綿はどこからその勇気が湧いてきたのか、自分でも分からなかったが、おそらく酔っているせいだろう。彼の手から携帯を奪い取り、通話ボタンを押した。

輝明も、綿がそんなことをするとは思っていなかった。

彼は意外そうに綿を見つめた。

綿は電話の向こうから聞こえてくる声に耳を澄ました。「明くん、私、体調が悪くて……一緒にいてくれない?」

綿は目を細めて輝明を見た。

こんな優しい声なら、男が抗えないのも無理はない。

綿は唇を引き結び、声を低くして皮肉を込めて言った。「ごめん、無理。彼は今、私のそばにいるので」

「あんた……」嬌の声が詰まる。

綿が何か言おうとしたその時、輝明はすでに携帯を取り戻していた。輝明は携帯を耳に当て、清涼な声で「どうした?」と尋ねる。

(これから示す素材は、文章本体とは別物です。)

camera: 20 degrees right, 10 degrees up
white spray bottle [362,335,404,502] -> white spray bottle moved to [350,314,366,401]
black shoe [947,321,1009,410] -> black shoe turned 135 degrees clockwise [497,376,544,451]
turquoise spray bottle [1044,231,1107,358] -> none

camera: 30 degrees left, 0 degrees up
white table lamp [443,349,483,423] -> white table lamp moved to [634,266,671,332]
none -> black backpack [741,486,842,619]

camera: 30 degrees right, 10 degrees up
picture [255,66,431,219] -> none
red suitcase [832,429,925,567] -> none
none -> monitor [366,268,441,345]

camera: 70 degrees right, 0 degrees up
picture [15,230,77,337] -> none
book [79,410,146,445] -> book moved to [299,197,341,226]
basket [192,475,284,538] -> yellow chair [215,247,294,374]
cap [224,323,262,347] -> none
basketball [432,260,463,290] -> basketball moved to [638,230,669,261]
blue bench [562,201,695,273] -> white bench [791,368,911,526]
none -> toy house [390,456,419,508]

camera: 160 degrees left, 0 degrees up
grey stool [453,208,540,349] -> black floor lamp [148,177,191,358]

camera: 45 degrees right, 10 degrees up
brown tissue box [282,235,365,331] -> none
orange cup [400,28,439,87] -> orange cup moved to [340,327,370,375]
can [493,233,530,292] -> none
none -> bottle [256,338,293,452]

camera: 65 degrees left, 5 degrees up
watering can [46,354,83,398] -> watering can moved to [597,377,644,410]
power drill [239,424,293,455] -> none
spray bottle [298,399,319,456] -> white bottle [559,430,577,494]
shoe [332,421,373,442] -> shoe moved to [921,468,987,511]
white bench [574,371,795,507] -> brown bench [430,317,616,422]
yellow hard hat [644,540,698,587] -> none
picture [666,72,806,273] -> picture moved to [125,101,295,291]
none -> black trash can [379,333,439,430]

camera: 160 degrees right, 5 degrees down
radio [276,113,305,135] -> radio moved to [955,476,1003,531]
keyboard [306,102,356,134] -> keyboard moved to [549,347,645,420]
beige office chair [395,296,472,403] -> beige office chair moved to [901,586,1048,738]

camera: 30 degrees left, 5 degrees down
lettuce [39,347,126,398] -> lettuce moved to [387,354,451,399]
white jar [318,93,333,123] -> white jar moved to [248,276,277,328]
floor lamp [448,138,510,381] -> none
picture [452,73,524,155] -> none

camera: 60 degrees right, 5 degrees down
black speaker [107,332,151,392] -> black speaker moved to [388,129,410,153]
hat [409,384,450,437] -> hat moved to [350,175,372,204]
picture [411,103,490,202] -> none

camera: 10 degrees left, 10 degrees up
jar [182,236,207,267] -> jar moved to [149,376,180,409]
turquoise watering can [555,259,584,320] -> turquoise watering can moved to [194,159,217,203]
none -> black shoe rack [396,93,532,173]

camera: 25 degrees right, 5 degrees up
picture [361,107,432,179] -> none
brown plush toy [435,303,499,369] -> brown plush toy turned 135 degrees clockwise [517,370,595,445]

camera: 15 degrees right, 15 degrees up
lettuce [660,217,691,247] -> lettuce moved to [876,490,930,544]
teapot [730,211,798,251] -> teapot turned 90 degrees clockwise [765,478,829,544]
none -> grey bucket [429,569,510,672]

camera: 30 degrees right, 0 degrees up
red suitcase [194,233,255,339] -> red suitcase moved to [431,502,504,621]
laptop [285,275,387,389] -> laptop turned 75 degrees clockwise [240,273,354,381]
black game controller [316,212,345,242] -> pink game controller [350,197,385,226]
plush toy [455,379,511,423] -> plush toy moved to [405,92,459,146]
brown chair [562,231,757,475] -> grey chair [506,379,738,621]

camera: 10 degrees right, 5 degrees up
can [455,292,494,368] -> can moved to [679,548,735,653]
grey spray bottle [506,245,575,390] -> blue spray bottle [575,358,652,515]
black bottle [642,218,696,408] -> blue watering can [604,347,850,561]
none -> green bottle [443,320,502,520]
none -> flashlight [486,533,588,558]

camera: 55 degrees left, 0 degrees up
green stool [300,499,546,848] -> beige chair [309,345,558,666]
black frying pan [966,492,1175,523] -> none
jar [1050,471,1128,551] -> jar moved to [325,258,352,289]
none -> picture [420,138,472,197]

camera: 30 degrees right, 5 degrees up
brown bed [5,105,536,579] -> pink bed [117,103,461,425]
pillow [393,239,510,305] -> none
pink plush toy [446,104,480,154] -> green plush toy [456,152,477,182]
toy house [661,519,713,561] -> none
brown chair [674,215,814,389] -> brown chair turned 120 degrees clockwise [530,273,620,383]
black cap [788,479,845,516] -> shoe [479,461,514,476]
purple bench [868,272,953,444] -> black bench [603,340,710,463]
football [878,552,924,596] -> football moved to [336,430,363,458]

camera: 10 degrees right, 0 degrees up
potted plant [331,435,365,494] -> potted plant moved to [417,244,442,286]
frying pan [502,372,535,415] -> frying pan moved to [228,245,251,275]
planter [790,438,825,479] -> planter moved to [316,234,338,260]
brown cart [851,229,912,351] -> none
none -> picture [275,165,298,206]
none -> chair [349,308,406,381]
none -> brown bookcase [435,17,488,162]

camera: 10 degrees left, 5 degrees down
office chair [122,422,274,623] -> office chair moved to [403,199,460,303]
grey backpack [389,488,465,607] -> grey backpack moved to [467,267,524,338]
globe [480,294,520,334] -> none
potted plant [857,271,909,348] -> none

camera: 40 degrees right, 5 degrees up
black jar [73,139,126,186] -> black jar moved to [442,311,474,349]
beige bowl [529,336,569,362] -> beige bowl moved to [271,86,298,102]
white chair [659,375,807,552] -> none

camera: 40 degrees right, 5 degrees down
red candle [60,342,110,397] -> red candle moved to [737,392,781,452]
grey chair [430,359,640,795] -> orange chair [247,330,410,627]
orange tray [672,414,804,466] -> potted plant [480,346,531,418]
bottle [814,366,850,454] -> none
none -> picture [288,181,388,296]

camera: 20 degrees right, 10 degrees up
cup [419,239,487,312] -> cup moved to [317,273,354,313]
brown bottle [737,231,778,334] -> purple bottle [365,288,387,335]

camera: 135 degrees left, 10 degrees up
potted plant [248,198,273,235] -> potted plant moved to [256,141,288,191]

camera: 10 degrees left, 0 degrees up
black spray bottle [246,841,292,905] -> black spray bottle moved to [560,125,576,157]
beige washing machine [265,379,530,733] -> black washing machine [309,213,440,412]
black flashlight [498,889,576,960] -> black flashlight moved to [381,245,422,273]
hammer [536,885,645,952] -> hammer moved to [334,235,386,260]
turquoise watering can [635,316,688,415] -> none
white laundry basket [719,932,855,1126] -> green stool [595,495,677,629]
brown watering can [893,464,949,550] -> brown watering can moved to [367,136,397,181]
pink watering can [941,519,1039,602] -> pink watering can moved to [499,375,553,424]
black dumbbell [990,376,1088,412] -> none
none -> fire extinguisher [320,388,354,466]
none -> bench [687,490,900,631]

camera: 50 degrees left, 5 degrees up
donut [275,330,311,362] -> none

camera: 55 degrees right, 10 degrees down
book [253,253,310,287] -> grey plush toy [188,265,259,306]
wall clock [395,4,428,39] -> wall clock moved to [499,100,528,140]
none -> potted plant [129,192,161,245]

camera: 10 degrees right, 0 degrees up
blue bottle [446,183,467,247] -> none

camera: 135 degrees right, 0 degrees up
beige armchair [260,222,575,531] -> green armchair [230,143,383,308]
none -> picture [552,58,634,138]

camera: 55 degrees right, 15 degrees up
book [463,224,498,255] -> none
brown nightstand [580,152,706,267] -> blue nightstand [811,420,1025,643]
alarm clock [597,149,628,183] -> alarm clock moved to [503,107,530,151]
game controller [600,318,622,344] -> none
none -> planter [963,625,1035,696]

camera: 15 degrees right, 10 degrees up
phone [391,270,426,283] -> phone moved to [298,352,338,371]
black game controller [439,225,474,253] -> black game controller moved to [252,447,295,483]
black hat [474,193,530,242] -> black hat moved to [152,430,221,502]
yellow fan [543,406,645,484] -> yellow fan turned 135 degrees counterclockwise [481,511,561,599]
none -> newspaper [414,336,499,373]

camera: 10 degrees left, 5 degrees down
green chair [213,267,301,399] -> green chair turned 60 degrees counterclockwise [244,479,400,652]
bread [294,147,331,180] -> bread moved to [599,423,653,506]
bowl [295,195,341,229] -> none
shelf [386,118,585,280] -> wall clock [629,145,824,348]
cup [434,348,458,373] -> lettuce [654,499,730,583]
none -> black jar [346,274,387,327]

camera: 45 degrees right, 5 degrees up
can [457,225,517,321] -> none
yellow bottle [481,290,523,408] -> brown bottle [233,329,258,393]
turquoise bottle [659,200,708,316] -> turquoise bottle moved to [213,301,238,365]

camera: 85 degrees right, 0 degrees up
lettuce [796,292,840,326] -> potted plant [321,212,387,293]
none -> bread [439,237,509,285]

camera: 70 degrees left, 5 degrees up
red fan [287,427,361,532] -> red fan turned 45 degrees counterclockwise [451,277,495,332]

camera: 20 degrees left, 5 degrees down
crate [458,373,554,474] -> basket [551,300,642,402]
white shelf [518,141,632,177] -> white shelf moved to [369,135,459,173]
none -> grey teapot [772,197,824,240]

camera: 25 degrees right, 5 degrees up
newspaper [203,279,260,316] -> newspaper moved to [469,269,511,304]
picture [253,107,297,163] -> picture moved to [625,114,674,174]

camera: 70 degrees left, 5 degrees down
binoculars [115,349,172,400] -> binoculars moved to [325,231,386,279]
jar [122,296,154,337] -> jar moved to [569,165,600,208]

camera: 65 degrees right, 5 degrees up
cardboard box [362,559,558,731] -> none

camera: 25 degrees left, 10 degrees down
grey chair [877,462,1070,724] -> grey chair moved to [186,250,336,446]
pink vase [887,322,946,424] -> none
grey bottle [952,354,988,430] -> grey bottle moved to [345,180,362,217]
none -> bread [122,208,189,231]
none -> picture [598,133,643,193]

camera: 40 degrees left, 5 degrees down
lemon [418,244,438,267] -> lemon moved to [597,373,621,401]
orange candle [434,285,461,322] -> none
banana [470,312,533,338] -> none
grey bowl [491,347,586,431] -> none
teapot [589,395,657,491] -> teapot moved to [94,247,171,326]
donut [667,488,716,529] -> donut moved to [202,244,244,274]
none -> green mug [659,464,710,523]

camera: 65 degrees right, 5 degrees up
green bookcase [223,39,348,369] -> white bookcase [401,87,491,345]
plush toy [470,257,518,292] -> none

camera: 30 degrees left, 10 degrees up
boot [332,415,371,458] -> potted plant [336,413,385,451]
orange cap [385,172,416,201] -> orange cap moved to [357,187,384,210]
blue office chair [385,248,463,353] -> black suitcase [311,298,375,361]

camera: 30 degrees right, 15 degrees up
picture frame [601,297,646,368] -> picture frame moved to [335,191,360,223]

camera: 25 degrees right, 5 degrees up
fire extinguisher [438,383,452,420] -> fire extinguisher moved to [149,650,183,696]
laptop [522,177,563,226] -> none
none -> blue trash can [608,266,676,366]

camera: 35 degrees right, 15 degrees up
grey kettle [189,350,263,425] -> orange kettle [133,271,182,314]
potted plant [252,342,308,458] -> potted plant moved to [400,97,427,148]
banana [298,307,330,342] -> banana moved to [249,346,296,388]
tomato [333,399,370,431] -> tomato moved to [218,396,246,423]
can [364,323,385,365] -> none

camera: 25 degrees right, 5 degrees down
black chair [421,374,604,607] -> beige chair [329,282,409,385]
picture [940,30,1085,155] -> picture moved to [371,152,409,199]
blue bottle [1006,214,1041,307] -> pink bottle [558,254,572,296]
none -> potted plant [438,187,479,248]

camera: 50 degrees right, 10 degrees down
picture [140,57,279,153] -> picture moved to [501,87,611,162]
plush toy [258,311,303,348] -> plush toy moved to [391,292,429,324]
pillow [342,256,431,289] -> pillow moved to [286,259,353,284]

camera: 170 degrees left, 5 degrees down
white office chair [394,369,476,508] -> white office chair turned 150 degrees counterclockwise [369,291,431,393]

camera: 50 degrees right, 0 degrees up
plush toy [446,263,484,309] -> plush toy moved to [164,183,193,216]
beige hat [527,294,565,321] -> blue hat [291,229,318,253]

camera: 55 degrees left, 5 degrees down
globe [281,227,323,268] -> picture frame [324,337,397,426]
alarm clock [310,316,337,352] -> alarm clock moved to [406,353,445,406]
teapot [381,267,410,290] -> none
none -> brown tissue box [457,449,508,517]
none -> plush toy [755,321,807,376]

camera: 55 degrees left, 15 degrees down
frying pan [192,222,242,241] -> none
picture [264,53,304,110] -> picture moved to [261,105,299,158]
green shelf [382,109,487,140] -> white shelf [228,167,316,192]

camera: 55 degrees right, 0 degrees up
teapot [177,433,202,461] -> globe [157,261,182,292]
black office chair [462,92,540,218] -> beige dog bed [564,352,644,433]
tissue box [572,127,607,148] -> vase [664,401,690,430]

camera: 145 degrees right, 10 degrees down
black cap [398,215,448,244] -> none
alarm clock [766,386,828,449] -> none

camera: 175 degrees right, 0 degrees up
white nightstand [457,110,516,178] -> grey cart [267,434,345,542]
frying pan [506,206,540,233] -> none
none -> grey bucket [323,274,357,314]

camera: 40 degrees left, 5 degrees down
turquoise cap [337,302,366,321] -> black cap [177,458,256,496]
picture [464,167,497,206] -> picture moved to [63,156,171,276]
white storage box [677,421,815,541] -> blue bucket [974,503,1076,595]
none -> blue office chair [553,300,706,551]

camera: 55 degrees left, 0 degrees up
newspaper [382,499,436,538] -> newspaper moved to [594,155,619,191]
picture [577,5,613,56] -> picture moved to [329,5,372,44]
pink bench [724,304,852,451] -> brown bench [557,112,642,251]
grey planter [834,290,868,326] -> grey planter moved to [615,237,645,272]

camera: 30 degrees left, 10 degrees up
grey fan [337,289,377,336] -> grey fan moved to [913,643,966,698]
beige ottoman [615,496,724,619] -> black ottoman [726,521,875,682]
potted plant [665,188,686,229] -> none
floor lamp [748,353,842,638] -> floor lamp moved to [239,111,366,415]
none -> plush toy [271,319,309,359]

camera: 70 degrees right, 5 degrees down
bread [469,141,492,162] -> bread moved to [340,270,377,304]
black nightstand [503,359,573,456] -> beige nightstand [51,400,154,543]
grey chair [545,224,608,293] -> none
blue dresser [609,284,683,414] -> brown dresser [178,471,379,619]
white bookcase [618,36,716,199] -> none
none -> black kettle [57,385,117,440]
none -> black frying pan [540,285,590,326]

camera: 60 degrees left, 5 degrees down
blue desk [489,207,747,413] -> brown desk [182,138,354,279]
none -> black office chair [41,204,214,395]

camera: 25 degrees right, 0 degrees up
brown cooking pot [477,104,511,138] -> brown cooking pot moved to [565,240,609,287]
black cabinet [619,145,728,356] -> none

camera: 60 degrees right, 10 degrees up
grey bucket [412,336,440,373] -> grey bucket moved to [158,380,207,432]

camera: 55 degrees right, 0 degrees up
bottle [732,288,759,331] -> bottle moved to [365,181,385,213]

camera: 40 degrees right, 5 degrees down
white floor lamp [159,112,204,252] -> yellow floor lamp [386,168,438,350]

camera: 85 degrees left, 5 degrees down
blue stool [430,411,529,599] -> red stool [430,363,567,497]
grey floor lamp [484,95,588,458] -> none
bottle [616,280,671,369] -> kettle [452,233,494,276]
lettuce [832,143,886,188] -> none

綿は冷笑した。そんなに急いで携帯を取り戻すのは、嬌を傷つけられるのが怖いからか?

「明くん……あんたと綿が一緒にいるの?」嬌の声にはまだ信じられないという色が滲んでいる。

輝明は短く「うん」と答えた。

「あんたと綿、こんな時間に、何を……?」と嬌は疑念を抱いた。